DEAR ABBY: My friend "Nora" was very shaken by something that happened to her recently. While her six grandchildren were visiting, the oldest boy (age 13) shouted, "Let's take her down!" and all six of the children attacked her, knocking her to the ground, then groping and hitting her.
Nora is 73 and only 5 foot 2. Her oldest grandchild is 5 foot 7 and weighs 140 pounds. All of the grandchildren are large for their ages. The youngest, who is 7, weighs well over 70 pounds.
My question is, what can elderly people do to protect themselves? Nora felt helpless. She took the beating because she was afraid if she fought back, she'd be turned in for child abuse. I told her I'd have whacked that 13-year-old monster so hard he'd think twice about ever pulling a stunt like that again.
Now she's afraid of her grandkids because, even though their parents eventually pulled them off her, they did nothing to punish the children for their aggressive behavior. Is there anything older people can do to defend themselves against delinquents? -- SHOCKED IN TOPEKA
DEAR SHOCKED: Are you talking about delinquent children or delinquent parents?
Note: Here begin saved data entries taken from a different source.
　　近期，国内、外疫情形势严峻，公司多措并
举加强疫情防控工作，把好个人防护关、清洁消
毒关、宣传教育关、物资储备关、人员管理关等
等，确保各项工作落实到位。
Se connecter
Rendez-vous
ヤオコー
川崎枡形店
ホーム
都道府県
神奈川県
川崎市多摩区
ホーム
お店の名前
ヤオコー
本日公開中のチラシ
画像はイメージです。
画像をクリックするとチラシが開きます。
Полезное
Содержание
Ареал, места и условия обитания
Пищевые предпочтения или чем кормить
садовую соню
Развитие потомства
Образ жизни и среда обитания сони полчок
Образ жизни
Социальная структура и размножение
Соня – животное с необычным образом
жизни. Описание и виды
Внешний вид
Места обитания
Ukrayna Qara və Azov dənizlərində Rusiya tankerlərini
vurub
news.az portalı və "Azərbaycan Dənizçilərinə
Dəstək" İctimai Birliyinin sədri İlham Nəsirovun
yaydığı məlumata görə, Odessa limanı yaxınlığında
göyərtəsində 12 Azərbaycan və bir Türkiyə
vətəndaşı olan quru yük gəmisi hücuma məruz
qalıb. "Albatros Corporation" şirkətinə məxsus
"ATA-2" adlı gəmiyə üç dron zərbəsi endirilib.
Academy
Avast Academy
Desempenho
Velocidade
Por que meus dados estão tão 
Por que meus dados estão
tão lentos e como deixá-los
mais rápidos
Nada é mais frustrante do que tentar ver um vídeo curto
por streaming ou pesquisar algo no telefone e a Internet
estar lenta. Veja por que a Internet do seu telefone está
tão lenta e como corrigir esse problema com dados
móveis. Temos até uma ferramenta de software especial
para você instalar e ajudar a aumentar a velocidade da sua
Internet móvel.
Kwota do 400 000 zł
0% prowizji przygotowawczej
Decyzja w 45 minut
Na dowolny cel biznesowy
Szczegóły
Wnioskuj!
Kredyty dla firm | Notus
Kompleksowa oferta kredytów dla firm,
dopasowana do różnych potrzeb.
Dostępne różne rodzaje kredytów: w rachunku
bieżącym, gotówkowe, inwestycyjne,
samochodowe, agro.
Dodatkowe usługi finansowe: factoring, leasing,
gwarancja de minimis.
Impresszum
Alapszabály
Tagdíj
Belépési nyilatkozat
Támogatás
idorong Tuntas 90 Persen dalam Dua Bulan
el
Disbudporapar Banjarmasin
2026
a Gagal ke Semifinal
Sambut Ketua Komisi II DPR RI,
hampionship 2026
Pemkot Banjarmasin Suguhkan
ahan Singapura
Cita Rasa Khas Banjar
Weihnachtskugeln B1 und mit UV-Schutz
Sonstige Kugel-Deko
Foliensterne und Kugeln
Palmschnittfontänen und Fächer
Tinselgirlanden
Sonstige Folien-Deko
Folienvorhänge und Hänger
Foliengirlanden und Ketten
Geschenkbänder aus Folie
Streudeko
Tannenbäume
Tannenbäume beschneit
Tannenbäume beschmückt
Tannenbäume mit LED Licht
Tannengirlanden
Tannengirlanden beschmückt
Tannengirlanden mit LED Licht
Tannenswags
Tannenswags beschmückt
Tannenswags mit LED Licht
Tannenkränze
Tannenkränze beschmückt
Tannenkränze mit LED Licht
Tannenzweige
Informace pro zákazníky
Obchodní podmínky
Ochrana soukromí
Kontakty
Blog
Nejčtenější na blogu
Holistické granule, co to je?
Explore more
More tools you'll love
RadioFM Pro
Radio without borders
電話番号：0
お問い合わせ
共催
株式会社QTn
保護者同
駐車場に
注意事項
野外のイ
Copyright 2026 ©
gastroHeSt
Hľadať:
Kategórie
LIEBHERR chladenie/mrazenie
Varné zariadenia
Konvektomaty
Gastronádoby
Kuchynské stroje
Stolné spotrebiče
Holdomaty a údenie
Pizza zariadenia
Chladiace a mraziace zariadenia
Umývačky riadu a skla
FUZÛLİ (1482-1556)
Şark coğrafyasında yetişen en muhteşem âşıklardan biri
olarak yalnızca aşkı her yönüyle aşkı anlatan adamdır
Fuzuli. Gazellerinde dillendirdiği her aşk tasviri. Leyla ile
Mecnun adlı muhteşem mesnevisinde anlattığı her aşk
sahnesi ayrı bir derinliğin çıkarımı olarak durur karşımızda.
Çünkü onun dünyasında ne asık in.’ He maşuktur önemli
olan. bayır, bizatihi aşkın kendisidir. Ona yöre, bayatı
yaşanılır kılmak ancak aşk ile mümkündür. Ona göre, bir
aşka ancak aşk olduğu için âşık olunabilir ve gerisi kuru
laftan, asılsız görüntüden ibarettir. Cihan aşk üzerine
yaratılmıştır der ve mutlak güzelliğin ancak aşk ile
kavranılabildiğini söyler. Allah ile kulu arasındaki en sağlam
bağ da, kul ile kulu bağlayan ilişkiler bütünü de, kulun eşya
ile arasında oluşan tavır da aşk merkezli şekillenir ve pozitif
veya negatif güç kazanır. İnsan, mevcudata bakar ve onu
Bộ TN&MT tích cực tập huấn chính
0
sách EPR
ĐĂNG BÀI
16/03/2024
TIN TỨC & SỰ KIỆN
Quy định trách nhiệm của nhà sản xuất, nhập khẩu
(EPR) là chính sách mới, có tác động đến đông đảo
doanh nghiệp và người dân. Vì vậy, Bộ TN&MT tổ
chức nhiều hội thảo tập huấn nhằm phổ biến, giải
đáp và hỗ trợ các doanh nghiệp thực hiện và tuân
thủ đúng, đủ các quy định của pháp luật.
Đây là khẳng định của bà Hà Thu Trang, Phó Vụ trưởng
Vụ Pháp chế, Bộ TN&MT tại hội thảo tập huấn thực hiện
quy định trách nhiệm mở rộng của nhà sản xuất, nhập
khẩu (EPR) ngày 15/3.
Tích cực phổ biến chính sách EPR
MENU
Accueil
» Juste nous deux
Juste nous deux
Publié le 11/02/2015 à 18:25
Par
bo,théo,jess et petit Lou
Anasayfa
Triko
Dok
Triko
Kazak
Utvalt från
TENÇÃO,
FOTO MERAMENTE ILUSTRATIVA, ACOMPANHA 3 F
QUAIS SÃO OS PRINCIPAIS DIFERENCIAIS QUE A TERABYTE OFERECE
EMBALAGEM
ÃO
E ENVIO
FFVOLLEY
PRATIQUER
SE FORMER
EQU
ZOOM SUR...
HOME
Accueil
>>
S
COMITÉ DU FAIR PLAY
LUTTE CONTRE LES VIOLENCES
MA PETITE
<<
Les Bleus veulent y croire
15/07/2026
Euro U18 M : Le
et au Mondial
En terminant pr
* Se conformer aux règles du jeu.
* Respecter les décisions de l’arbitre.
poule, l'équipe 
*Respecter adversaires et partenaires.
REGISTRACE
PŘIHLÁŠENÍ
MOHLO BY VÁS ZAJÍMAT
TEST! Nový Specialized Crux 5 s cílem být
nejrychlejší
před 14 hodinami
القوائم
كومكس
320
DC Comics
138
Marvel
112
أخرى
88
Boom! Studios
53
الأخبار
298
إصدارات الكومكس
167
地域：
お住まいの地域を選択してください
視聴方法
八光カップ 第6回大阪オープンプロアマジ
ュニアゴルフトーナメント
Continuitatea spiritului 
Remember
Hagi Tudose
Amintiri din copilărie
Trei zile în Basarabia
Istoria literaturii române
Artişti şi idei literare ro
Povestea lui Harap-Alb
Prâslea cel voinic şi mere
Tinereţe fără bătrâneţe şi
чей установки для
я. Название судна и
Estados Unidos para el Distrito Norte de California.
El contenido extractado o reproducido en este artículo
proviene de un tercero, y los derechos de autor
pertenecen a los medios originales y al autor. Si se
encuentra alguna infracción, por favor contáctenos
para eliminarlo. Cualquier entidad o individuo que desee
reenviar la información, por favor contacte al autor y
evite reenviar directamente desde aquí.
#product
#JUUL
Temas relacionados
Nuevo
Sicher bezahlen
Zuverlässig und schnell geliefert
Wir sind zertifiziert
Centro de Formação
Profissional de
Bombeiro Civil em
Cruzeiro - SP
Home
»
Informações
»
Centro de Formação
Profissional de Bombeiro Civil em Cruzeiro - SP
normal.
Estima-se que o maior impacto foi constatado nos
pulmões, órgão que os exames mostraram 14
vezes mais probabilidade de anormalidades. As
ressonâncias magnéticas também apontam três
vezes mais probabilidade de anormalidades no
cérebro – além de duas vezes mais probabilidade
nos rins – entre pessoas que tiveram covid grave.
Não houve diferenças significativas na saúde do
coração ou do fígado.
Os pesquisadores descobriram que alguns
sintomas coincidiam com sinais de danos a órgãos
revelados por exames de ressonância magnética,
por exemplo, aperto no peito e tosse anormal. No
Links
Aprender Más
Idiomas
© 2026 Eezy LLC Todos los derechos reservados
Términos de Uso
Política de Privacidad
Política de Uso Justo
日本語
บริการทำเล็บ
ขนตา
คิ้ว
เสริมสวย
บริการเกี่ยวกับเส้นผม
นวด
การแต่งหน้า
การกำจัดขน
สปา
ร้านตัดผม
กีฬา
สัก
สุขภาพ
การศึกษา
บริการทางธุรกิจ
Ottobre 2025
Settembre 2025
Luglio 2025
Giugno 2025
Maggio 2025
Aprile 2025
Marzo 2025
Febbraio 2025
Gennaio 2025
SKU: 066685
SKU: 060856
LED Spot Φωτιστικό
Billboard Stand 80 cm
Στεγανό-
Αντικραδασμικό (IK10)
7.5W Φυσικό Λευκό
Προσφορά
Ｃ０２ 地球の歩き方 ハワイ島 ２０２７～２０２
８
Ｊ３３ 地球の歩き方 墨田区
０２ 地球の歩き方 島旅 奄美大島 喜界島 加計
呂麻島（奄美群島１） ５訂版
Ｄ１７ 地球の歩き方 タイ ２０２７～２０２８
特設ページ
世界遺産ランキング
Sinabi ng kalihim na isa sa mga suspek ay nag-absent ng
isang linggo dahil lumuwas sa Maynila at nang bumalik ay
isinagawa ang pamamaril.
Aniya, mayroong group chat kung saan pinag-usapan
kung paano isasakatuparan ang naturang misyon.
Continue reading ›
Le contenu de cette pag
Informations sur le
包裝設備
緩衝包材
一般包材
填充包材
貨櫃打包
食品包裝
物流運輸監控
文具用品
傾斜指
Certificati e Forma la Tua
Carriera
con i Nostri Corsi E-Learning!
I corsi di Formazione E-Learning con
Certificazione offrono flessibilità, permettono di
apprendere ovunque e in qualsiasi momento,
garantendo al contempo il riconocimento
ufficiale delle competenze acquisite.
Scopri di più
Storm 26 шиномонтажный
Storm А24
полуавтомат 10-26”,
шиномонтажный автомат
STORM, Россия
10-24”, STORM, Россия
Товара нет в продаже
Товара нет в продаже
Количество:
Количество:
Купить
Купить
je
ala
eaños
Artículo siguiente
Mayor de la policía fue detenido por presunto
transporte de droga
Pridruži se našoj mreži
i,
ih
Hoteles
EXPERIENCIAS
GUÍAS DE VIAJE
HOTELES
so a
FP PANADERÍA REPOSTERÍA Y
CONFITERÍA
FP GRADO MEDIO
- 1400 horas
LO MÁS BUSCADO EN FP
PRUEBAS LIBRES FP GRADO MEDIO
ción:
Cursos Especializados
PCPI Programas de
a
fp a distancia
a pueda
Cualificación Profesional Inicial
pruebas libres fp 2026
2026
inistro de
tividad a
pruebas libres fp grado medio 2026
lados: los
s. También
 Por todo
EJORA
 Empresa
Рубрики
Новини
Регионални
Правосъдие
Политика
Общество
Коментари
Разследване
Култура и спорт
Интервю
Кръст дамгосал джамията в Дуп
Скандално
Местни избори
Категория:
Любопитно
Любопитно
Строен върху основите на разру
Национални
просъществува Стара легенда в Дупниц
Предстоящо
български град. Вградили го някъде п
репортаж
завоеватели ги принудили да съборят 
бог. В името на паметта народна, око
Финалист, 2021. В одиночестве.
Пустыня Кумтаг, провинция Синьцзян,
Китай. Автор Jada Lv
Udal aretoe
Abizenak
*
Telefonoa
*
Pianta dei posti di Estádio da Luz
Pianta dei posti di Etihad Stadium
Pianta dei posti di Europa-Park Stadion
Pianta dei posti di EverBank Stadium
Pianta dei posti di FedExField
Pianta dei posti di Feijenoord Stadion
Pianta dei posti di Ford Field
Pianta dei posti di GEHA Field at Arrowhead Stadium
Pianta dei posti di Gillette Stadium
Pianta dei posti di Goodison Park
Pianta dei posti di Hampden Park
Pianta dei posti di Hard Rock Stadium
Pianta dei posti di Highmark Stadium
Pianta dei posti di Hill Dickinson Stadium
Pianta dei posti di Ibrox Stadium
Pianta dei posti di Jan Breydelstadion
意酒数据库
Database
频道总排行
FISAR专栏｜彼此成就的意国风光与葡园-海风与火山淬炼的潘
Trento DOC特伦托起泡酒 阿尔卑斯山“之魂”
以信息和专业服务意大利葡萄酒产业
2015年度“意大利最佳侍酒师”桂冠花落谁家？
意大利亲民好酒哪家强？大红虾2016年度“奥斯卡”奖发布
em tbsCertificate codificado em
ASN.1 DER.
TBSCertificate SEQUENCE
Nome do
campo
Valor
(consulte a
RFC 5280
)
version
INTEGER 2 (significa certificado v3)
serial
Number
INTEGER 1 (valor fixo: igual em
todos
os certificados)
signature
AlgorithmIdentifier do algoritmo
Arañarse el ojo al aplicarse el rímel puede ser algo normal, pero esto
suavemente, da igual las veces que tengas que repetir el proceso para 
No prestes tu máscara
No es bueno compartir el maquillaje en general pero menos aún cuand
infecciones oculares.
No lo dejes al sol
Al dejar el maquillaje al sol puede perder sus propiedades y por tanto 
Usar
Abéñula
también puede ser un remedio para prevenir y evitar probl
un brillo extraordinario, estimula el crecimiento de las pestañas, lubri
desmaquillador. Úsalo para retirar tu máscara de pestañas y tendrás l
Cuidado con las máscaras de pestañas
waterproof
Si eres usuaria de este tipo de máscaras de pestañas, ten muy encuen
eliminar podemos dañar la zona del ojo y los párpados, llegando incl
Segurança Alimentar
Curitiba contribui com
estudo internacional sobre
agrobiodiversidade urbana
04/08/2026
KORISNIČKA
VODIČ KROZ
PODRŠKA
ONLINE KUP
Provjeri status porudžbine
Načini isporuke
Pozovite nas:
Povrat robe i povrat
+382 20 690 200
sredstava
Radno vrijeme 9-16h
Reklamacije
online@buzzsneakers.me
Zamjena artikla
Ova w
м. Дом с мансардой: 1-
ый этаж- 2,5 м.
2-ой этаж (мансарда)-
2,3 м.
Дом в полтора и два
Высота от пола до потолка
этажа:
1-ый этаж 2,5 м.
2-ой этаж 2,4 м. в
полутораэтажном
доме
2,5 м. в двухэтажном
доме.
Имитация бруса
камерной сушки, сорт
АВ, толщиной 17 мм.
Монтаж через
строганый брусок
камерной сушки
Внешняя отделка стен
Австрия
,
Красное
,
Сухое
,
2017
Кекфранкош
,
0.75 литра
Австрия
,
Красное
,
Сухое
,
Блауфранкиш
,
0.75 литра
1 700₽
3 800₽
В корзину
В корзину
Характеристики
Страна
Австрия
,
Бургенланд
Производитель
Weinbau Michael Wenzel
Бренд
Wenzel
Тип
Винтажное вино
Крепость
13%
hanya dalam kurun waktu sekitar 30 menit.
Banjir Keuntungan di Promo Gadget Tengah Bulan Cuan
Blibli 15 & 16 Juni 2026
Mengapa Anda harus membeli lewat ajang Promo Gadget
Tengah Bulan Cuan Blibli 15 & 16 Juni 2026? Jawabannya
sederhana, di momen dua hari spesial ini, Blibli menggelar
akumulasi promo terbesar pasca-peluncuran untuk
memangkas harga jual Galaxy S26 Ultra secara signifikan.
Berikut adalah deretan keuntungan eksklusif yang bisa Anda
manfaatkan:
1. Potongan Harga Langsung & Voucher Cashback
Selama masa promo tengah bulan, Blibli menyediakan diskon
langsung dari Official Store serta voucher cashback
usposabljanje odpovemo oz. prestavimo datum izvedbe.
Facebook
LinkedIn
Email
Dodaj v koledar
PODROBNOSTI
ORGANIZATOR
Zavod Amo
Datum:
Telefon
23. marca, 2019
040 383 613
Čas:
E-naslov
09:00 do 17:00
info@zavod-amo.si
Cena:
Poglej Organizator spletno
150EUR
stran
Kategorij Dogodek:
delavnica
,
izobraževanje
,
Nora's grandchildren were obviously never taught by their parents the importance of behaving respectfully around adults, particularly elderly adults who can be fragile. They could have caused their grandmother serious harm. That the behavior went unpunished is extremely disturbing because if parents don't bother to teach their children right from wrong, their misbehavior could escalate.
While the incident you described might be considered "fun and games" when it occurs between children, when it happens with an adult it becomes assault and battery. In Nora's case, it could be considered elder abuse.
There are two ways to protect oneself from "delinquents" of any age who act like this. The first is to avoid people who do not understand boundaries because their lack of judgment could sooner or later cause great bodily harm. The second is to notify the police and seek immediate medical attention.